A União Europeia deve “mostrar liderança” no domínio da cooperação em saúde e “traçar um plano de vacinação” da covid-19 “absolutamente decisivo” para África, defendeu esta segunda-feira a secretária de Estado dos Negócios Estrangeiros e da Cooperação.

Teresa Ribeiro, que falava num debate por videoconferência sobre a parceria entre a União Europeia (UE) e África, uma das prioridades da agenda externa da presidência portuguesa, que se inicia dentro de um mês, apontou a saúde, e a educação, como pilares do desenvolvimento humano que Portugal quer privilegiar na agenda da cooperação com África.

Em matéria de saúde, e “no curto prazo”, sustentou, “a União Europeia, a Comissão Europeia e os Estados-membros vão ter que pensar muito seriamente como é que […] vão ser capazes de traçar um plano de vacinação para os nossos países parceiros”.

“Isso vai ser absolutamente decisivo”, frisou, apontando que há “outros atores no terreno que estão a apostar justamente na vacinação” e que a UE tem de “antecipar-se” e “mostrar liderança neste domínio”.

Antes, Teresa Ribeiro tinha afirmado que, em matéria de saúde e educação na cooperação, a pandemia mostrou a necessidade de “voltar às condições mínimas”, que considerou “absolutamente decisivas” para haver investimento e crescimento económico.
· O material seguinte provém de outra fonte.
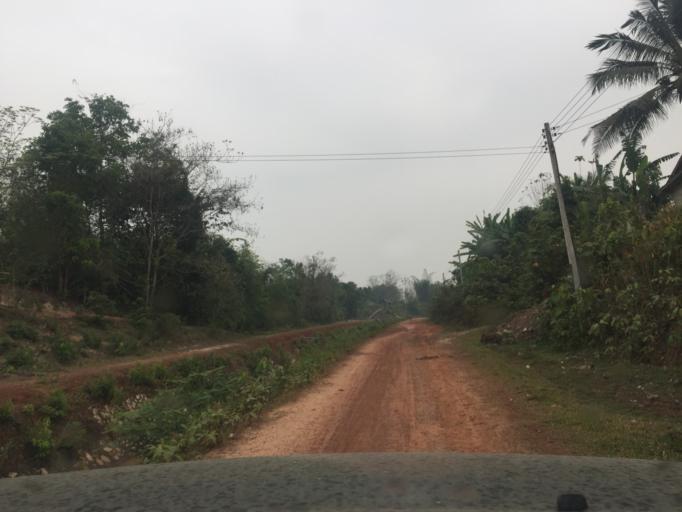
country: LA
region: Xiagnabouli
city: Sainyabuli
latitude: 18.9822
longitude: 101.4820
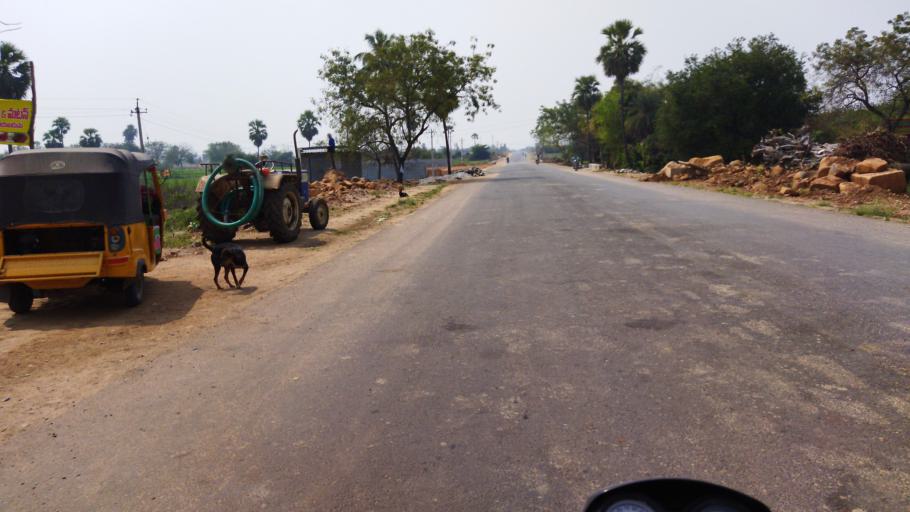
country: IN
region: Telangana
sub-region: Nalgonda
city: Nalgonda
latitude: 17.1510
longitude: 79.4047
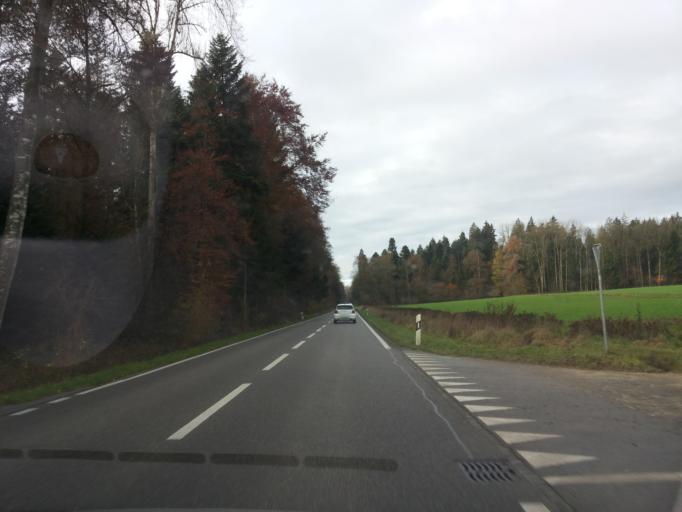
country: CH
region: Bern
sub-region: Oberaargau
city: Roggwil
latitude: 47.2270
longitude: 7.8240
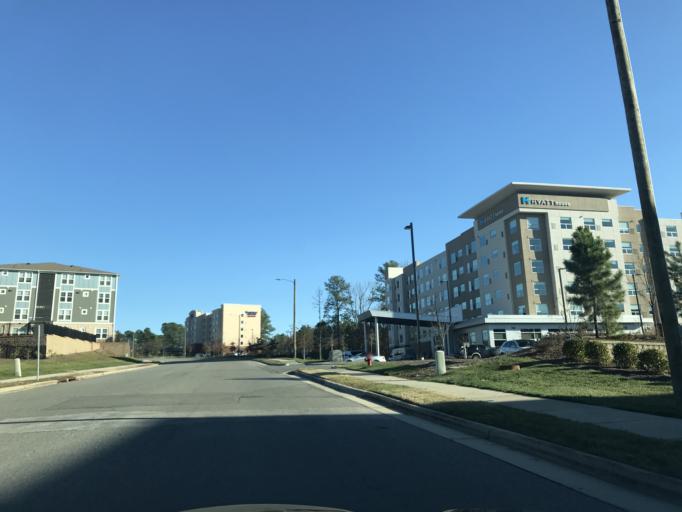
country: US
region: North Carolina
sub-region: Wake County
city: Morrisville
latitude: 35.8962
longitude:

Vimos, durante a pandemia, que tínhamos problemas, não apenas na Europa, mas nos nossos países parceiros, problemas muito sérios na área da saúde. Ora desde 2010, o Conselho [Europeu] não produziu nenhumas conclusões sobre as questões da saúde”, frisou.

“É o momento de nós o fazermos e é nossa ambição que, sobre o desenvolvimento humano, tenhamos a capacidade de produzir conclusões que deem uma direção política clara àquilo que queremos fazer em termos globais em relação à saúde”, afirmou.

A médio e longo prazo, sublinhou, “são precisos investimentos para criar estruturas que no futuro estejam mais bem preparadas para enfrentar doenças, pandemias, etc.”.

Quanto à educação, a governante sublinhou ser um elemento “fundamental” para o crescimento nos países africanos, exigindo investimento.

E é muito importante […] que as nossas iniciativas tenham um cunho universalista dos direitos que conhecemos e defendemos e por isso é tão importante que a Europa esteja presente na educação na nossa ação externa”, afirmou.

À parte as prioridades especificamente definidas por Portugal, Teresa Ribeiro salientou a importância de a UE assumir na relação com África a “liderança em matéria de dívida” dos países parceiros.

Esta é uma grande questão e aquilo que nós temos é muitas entidades a mexerem, digamos assim, nesta questão. Temos Estados-membros como Portugal, que fizeram o seu caminho como os países parceiros, […] mas ganhariam estes projetos se nos coordenássemos entre aquilo que fazemos bilateralmente e aquilo que são os instrumentos da Comissão”, defendeu.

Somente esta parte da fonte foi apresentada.